Watch out you guys, just got my lathe up and running. Turned something square to something kind of round ha. 

Neil 

http://i1161.Rule #2/albums/q509/neil33ny/HPIM0755_zps53506a28.jpg 

http://i1161.Rule #2/albums/q509/neil33ny/HPIM0753_zpsb83ae968.jpg

Reactions: Like 2 | Way Cool 8


----------



## Brink (Sep 22, 2014)

Awesome!


----------



## duncsuss (Sep 22, 2014)

Looks great ... and you get plenty of exercise (at least in one leg!) at the same time


----------



## Mike1950 (Sep 22, 2014)

Uhoh- PM is in trouble now!!! Cool lathe.


----------



## TimR (Sep 22, 2014)

Very cool Neil! We have one guy locally with a pole lathe that is always a joy to watch and for others to watch at festivals, etc. 
One thing though...the modern gouge has to go with that shiny handle. Machines like this need an old high carbon spindle gouge.


----------



## duncsuss (Sep 22, 2014)

TimR said:


> One thing though...the modern gouge has to go with that shiny handle. Machines like this need an old high carbon spindle gouge.

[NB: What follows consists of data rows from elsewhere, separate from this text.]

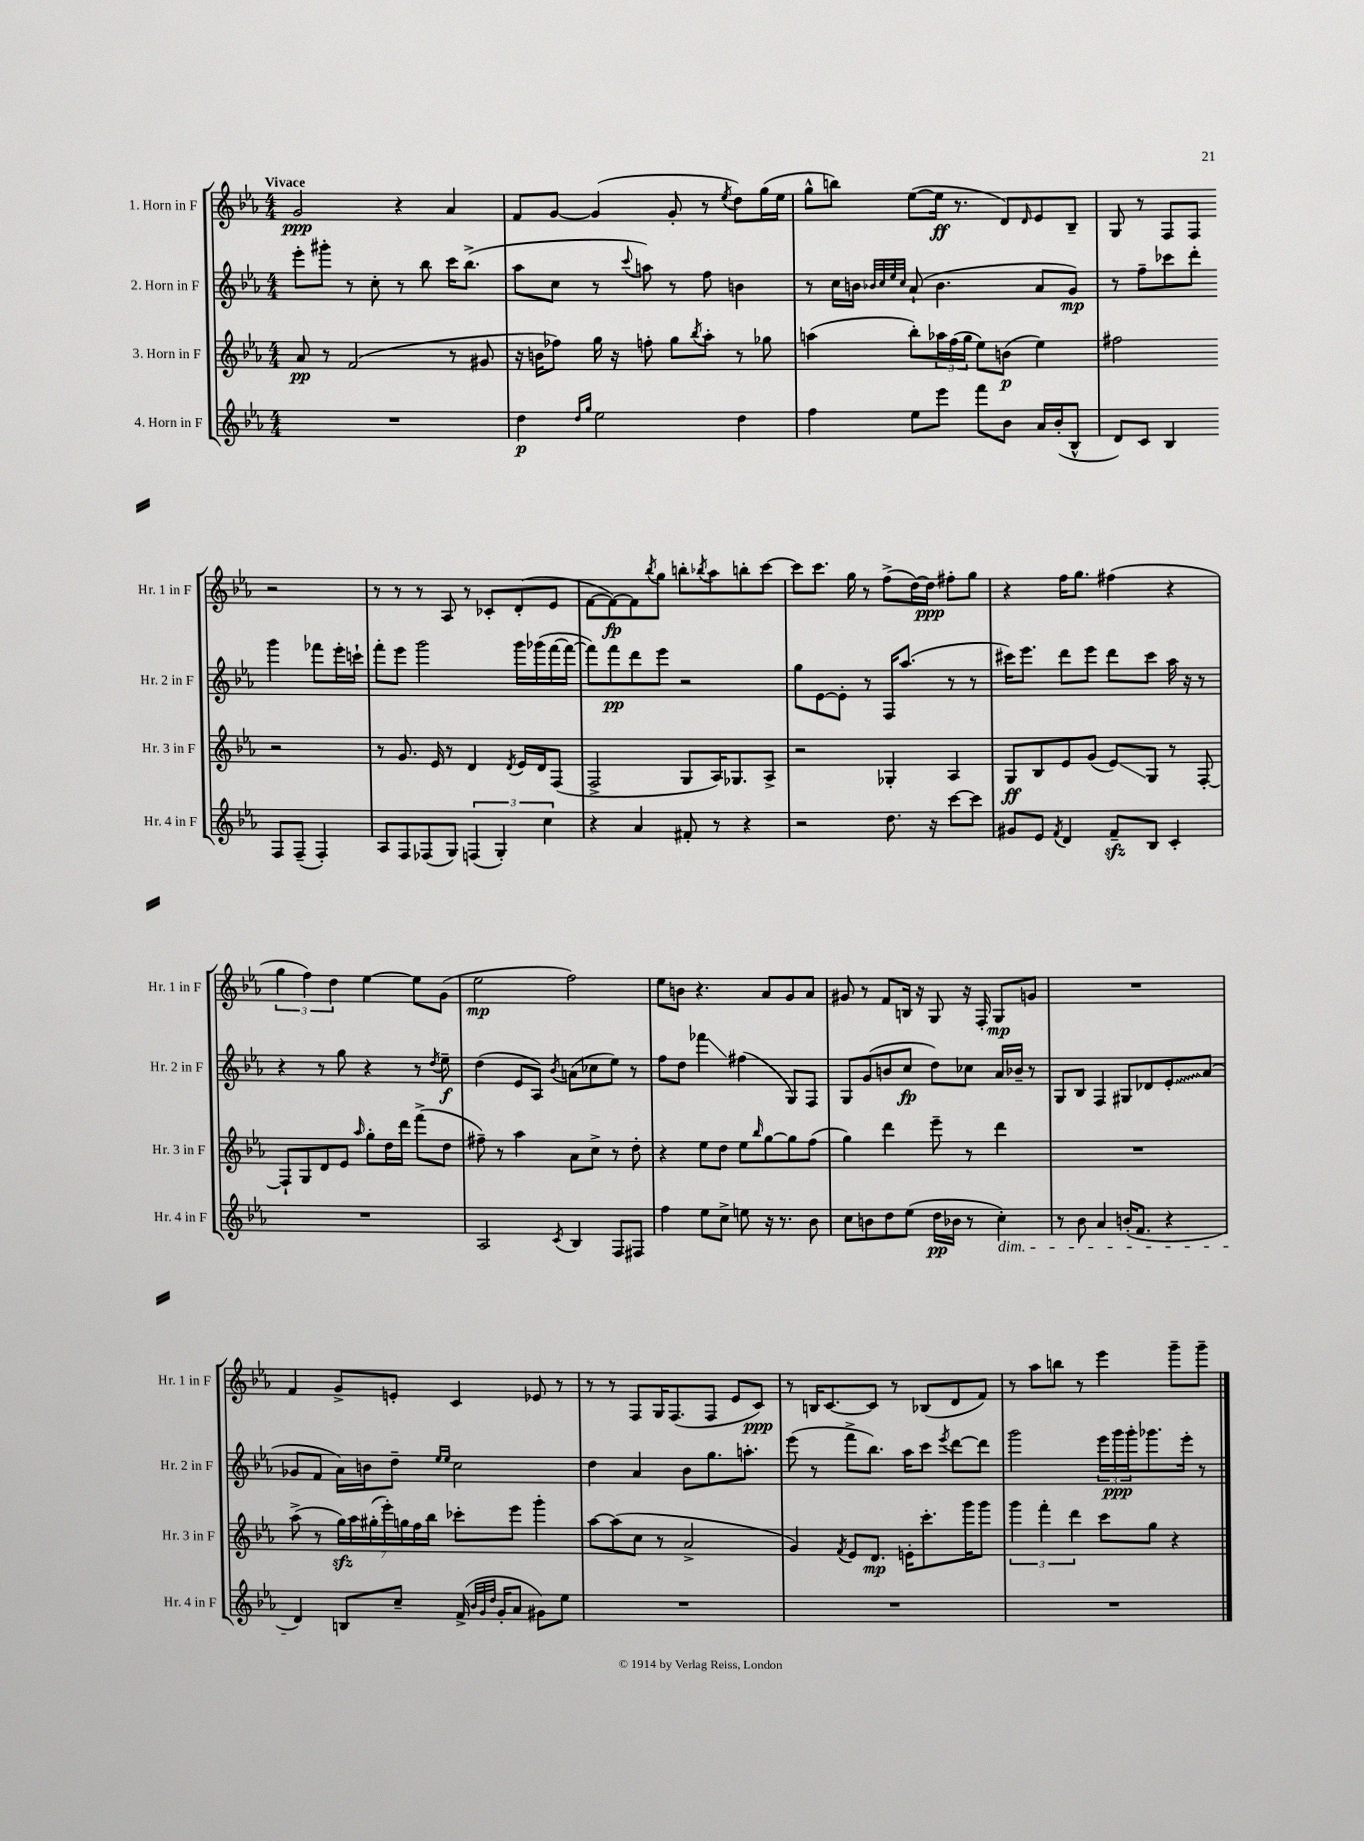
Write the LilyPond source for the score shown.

<<
\new StaffGroup <<
\new Staff = "s0" \with { instrumentName = "1. Horn in F" shortInstrumentName = "Hr. 1 in F" } {
    \clef treble \key ees \major \numericTimeSignature \time 4/4 \tempo "Vivace"
    g'2\ppp r4 aes'4 |
    f'8 g'8~ g'4( g'8-. r8 \acciaccatura { ees''8 } d''8) g''16( ees''16 |
    g''8-^ b''8) ees''8~( ees''16\ff r8. d'8) \grace { d'16 } ees'8 bes8-- |
    g8 r8 f8 f8 r2 |
    r8 r8 r8 aes8 r8 ces'8-. d'8-.( ees'8 |
    f'8~ f'8~\fp) f'8 \acciaccatura { bes''8 } g''8 b''8-. \acciaccatura { bes''8 } aes''8 b''8-. c'''8~ |
    c'''8 c'''8. g''16 r8 f''8->( d''16~) d''16\ppp fis''8-. g''8 |
    r4 f''16 g''8. fis''4( r4 |
    \tuplet 3/2 { g''4 f''4) d''4 } ees''4~ ees''8 g'8( |
    ees''2\mp f''2) |
    ees''8 b'8 r4. aes'8 g'8 aes'8 |
    gis'8 r8 f'8 b16 r16 g8 r16 f16-. g8\mp g'8 |
    R1 |
    f'4 g'8-> e'8-. c'4 ees'8 r8 |
    r8 r8 f8 g16 f8.( f8 ees'8 c'8\ppp) |
    r8 b16 c'8.~ c'8 r8 bes8( d'8 f'8) |
    r8 aes''8 b''8 r8 ees'''4 g'''8-- g'''8-- \bar "|." |
}
\new Staff = "s1" \with { instrumentName = "2. Horn in F" shortInstrumentName = "Hr. 2 in F" } {
    \clef treble \key ees \major \numericTimeSignature \time 4/4
    ees'''8-. gis'''8-. r8 c''8-. r8 bes''8 c'''16 bes''8.->( |
    aes''8 c''8 r8 \appoggiatura { c'''8 } a''8) r8 f''8 b'4 |
    r8 c''16 b'16 \grace { bes'32 c''32 ees''32 c''32 } aes'8-!( bes'4. aes'8 g'8\mp) |
    r8 f''8-- ces'''8 d'''8-. g'''4 fes'''8 ees'''16-. c'''16-! |
    f'''8-. ees'''8 g'''2 g'''16 ges'''16( f'''16~ f'''16~ |
    f'''8) f'''8\pp d'''8 ees'''8 r2 |
    g''8 ees'8~ ees'8-. r8 f16 aes''8.( r8 r8 |
    cis'''16) ees'''8. d'''8 ees'''8 d'''8 cis'''8 aes''16 r16 r8 |
    r4 r8 g''8 r4 r8 \acciaccatura { d''8 } ees''8--\f |
    d''4( ees'8 aes8) \acciaccatura { bes'8 } a'8( ces''8 ees''8) r8 |
    f''8 d''8 fes'''4\glissando fis''4( g8) f8 |
    g8 g'8( b'8 c''8\fp d''8) ces''8 aes'16 bes'16-- r8 |
    g8 bes8 f4 gis8 des'8 \once \override Glissando.style = #'zigzag ees'8-.\glissando aes'8( |
    ges'8 f'8 aes'16) b'16 d''8-- \grace { ees''16 ees''16 } c''2 |
    d''4 aes'4 bes'8 g''8. a''8.-. |
    ees'''8( r8 f'''8-> bes''8.) aes''16 c'''8 \acciaccatura { ees'''8 } d'''8~ d'''8 |
    g'''2 \tuplet 3/2 { ees'''16 g'''16\ppp g'''16-. } ges'''8. ees'''16-. r8 \bar "|." |
}
\new Staff = "s2" \with { instrumentName = "3. Horn in F" shortInstrumentName = "Hr. 3 in F" } {
    \clef treble \key ees \major \numericTimeSignature \time 4/4
    aes'8\pp r8 f'2( r8 gis'8 |
    r16 b'16 fes''8) g''16 r16 f''8-. g''8 \acciaccatura { bes''8 } aes''8-. r8 ges''8 |
    a''4( bes''8-.) \tuplet 3/2 { aes''16 f''16( g''16 } ees''8) b'8\p( ees''4) |
    fis''2 r2 |
    r8 g'8. ees'16 r8 d'4 \acciaccatura { d'8 } ees'16 d'16 f8( |
    f2-> g8 aes16) ges8. aes8-> |
    r2 ges4-. aes4 |
    g8\ff bes8 ees'8 g'8( ees'8\glissando) g8 r8 f8~-. |
    f8-! g8 d'8 ees'8 \grace { aes''16 } g''8-. d''16 d'''16 f'''8->( d''8 |
    fis''8--) r8 aes''4 aes'8 c''8-> r8 d''8-. |
    r4 ees''8 d''8 ees''8 \grace { bes''16 } g''8~ g''8 f''8( |
    g''4) d'''4 ees'''8-- r8 d'''4 |
    R1 |
    aes''8->( r8 \tuplet 7/4 { g''16\sfz) aes''16 gis''16-.( ees'''16-.) g''16 f''16 bes''16 } ces'''8-. ees'''8 g'''4-. |
    aes''8~ aes''8( c''8 r8 aes'2-> |
    g'4) \acciaccatura { f'8 } ees'8 d'8.\mp e'16-. c'''8.-. g'''16 g'''8 |
    \tuplet 3/2 { g'''4 f'''4-. d'''4 } c'''8 g''8 r4 \bar "|." |
}
\new Staff = "s3" \with { instrumentName = "4. Horn in F" shortInstrumentName = "Hr. 4 in F" } {
    \clef treble \key ees \major \numericTimeSignature \time 4/4
    R1 |
    d''4\p \grace { d''16 g''16 } ees''2 d''4 |
    f''4 ees''8 ees'''8 f'''8 bes'8 aes'16 bes'16-.( bes8-^ |
    d'8) c'8 bes4 f8 f8--( f4-.) |
    aes8 f8 fes8( g8) \tuplet 3/2 { f4( g4-.) c''4 } |
    r4 aes'4 fis'8-. r8 r4 |
    r2 d''8. r16 c'''8~ c'''8 |
    gis'8 ees'8 \acciaccatura { f'8 } d'4 f'8--\sfz bes8 c'4-. |
    R1 |
    aes2 \acciaccatura { c'8 } bes4 f8 fis8 |
    f''4 ees''8 c''8-> e''8 r16 r8. bes'8 |
    c''8 b'8 d''8 ees''8( d''16\pp bes'16 r8 c''4-.\dim) |
    r8 bes'8 aes'4 b'16-.( f'8. r4 |
    d'4\!) b8 c''8-- f'16->( \grace { bes'32 g'32 d''32 } g'16-. aes'8 gis'8) ees''8 |
    R1 |
    R1 |
    R1 \bar "|." |
}
>>
>>
\layout { \context { \Score \remove "Bar_number_engraver" } }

Very true ... I can help you out, Neil. If you'd like any old carbon steel tools (Craftsman, in good working condition) I'll dig them out and post pix for you.


----------



## NeilYeag (Sep 22, 2014)

My God, I have had this set of turning tools for probably 15 + years. Never used them. I also still have a small delta lathe in the states, only turned it on once! So for the time being, I am just going to use them. But I also finished my forge, so, once I get a little more time, I will make a few tools. I really want to do some bowls, like you big boys here ha. But need some hook tools. Never made one, but alas with the wonders of the internet I think I can figure it out. 

http://i1161.Rule #2/albums/q509/neil33ny/HPIM0758_zpsf55f35d2.jpg 

http://i1161.Rule #2/albums/q509/neil33ny/HPIM0751_zpsc1d2583f.jpg

Reactions: Like 1 | Way Cool 2


----------



## NeilYeag (Sep 22, 2014)

duncsuss said:


> Very true ... I can help you out, Neil. If you'd like any old carbon steel tools (Craftsman, in good working condition) I'll dig them out and post pix for you.



Thanks Duncan, maybe next time I am in the states I will let you know. Truthfully I have a full set of these HSS tools, I would swap them all out!

Neil

Reactions: Like 1


----------